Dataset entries

Start of Block

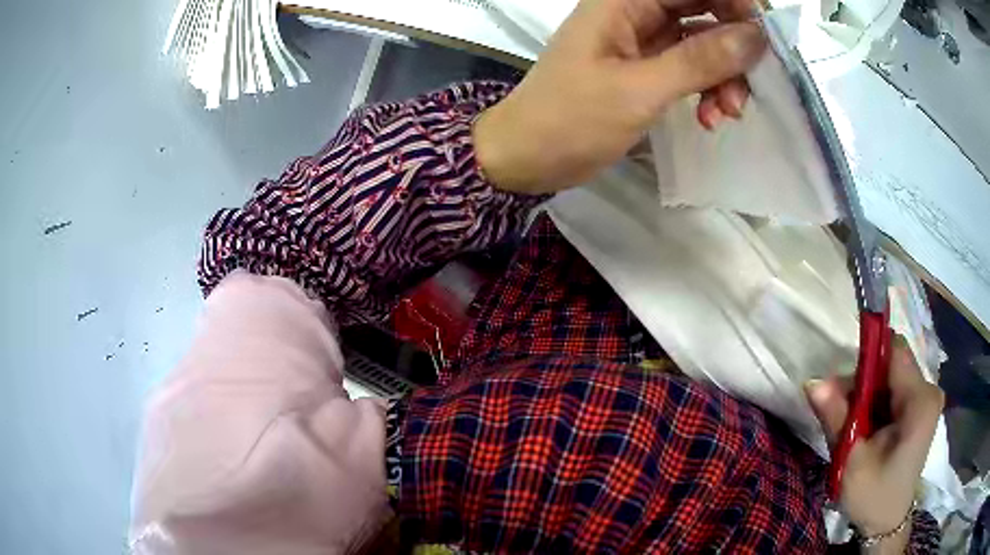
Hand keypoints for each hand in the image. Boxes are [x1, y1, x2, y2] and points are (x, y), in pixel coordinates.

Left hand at [473, 0, 765, 193]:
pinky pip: (691, 67)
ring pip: (703, 41)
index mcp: (624, 1)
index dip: (735, 4)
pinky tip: (710, 118)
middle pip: (705, 10)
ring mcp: (643, 40)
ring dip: (725, 75)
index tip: (763, 41)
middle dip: (735, 47)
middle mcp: (635, 11)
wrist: (527, 156)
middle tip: (750, 86)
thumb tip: (754, 37)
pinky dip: (707, 89)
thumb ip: (699, 60)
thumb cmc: (571, 119)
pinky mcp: (646, 68)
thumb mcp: (639, 89)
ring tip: (726, 114)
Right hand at [806, 338, 942, 549]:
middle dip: (864, 383)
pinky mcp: (921, 408)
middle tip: (843, 416)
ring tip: (854, 428)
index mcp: (920, 400)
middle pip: (892, 364)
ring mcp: (926, 399)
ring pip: (892, 377)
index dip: (867, 359)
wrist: (887, 523)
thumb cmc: (872, 496)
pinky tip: (867, 429)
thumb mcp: (851, 461)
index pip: (894, 351)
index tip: (844, 389)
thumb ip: (836, 417)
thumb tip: (812, 382)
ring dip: (868, 396)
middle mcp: (929, 390)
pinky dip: (877, 404)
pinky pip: (896, 390)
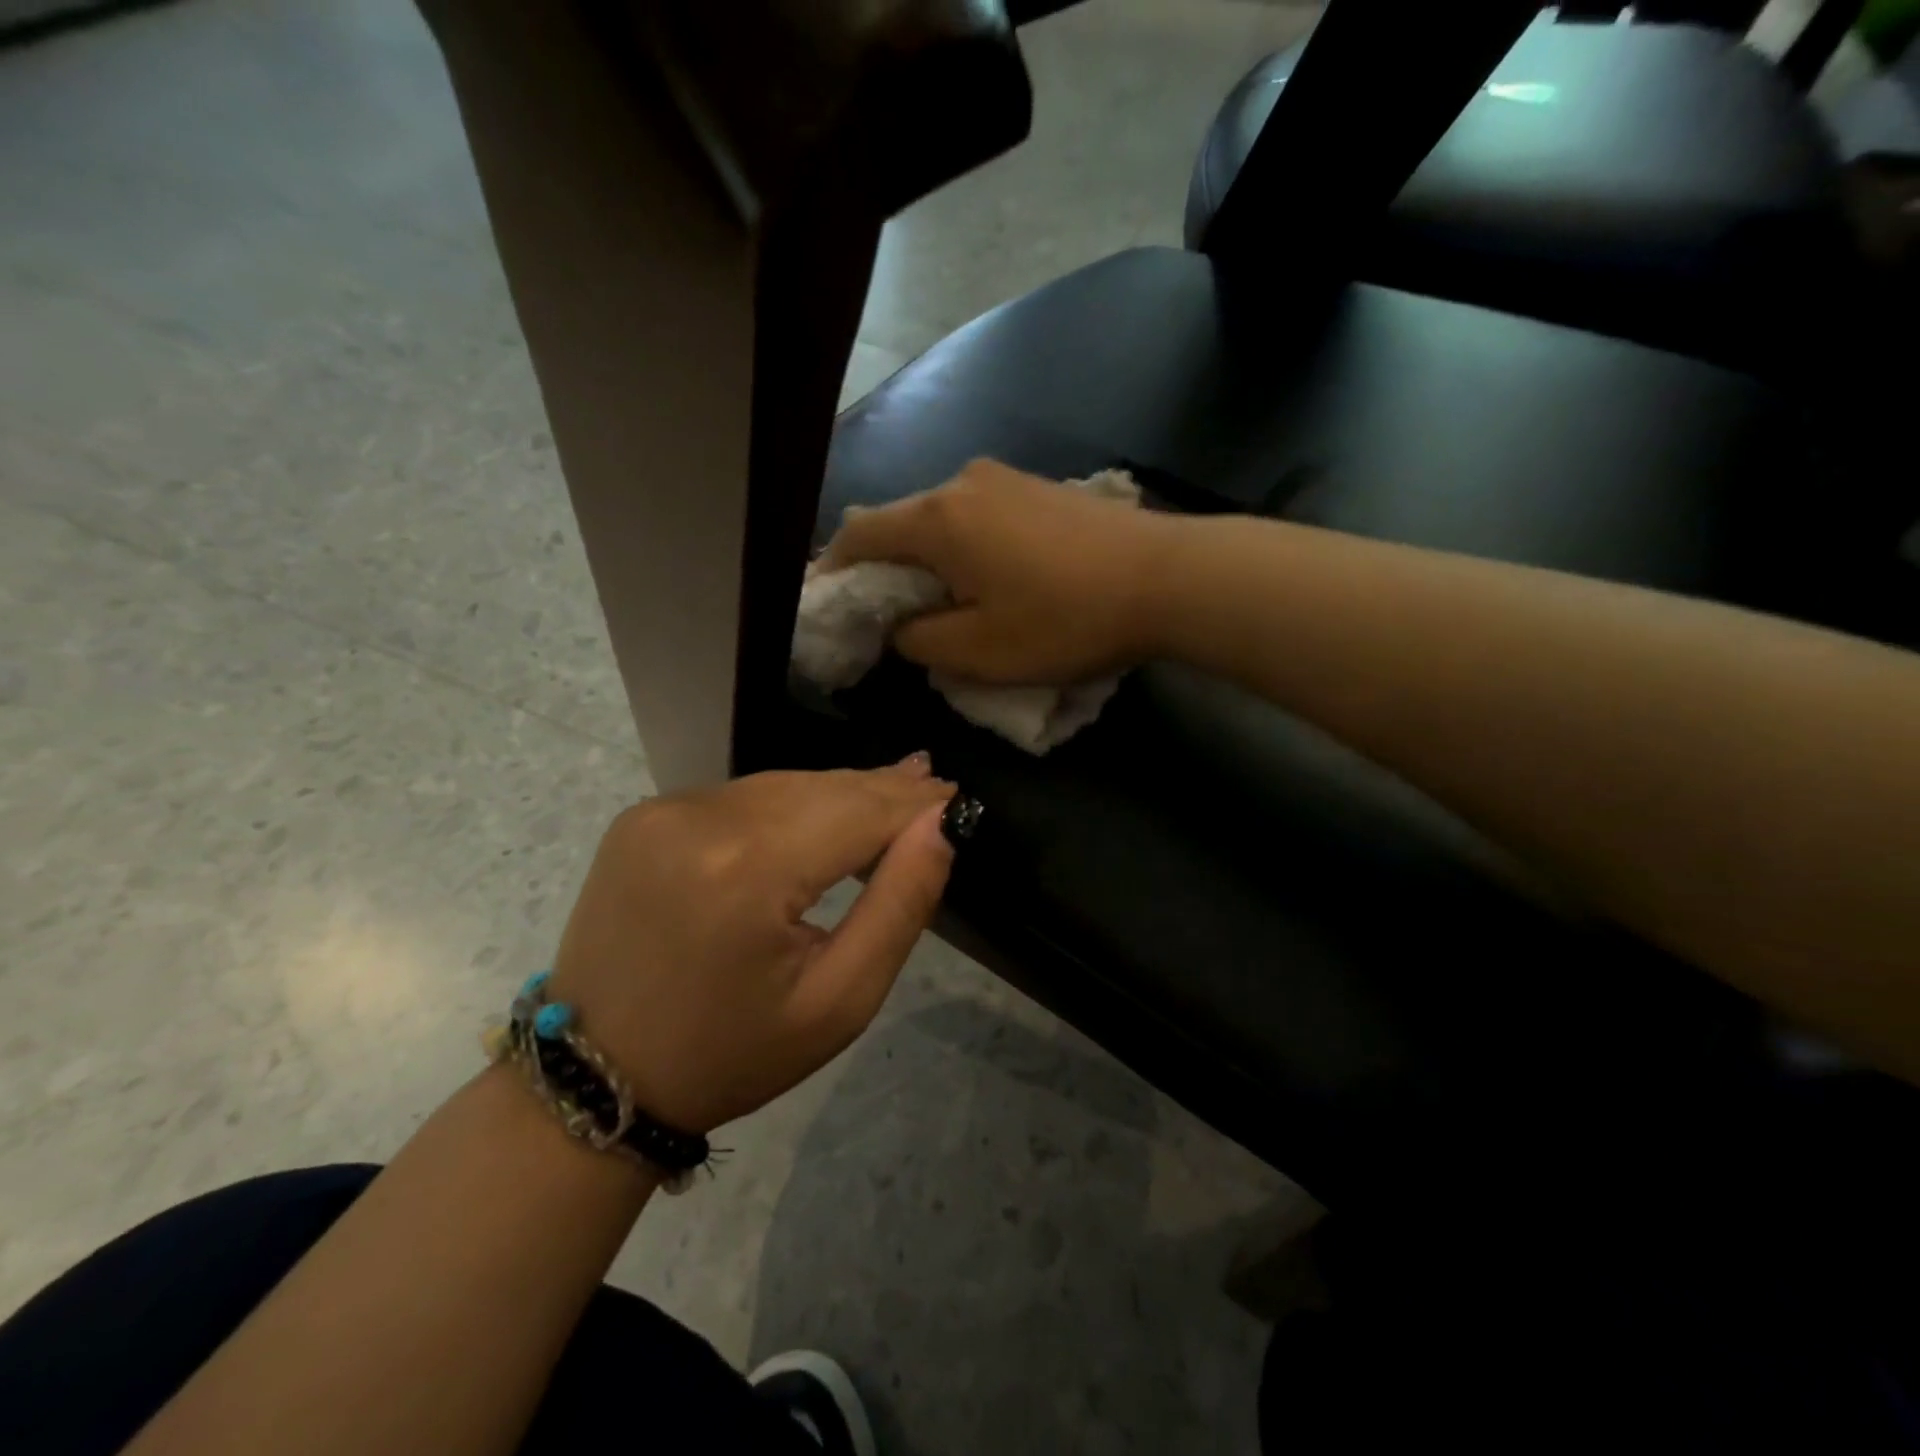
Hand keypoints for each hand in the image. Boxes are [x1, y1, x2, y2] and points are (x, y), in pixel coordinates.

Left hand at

End of Block

- [WHAT THIS TASK INVOLVES]: The line with "pinky tip: (710, 118)" marks the end: restate word for word every line from the top of the data through that one, omitting pictures.

- [REPLY]:
Hand keypoints for each hand in the image. Boxes are [x1, y1, x2, y2] and points are (x, y), in pixel coordinates.

Left hand at [473, 0, 765, 193]:
pinky pip: (691, 67)
ring pip: (703, 41)
index mcp: (624, 1)
index dip: (735, 4)
pinky tip: (710, 118)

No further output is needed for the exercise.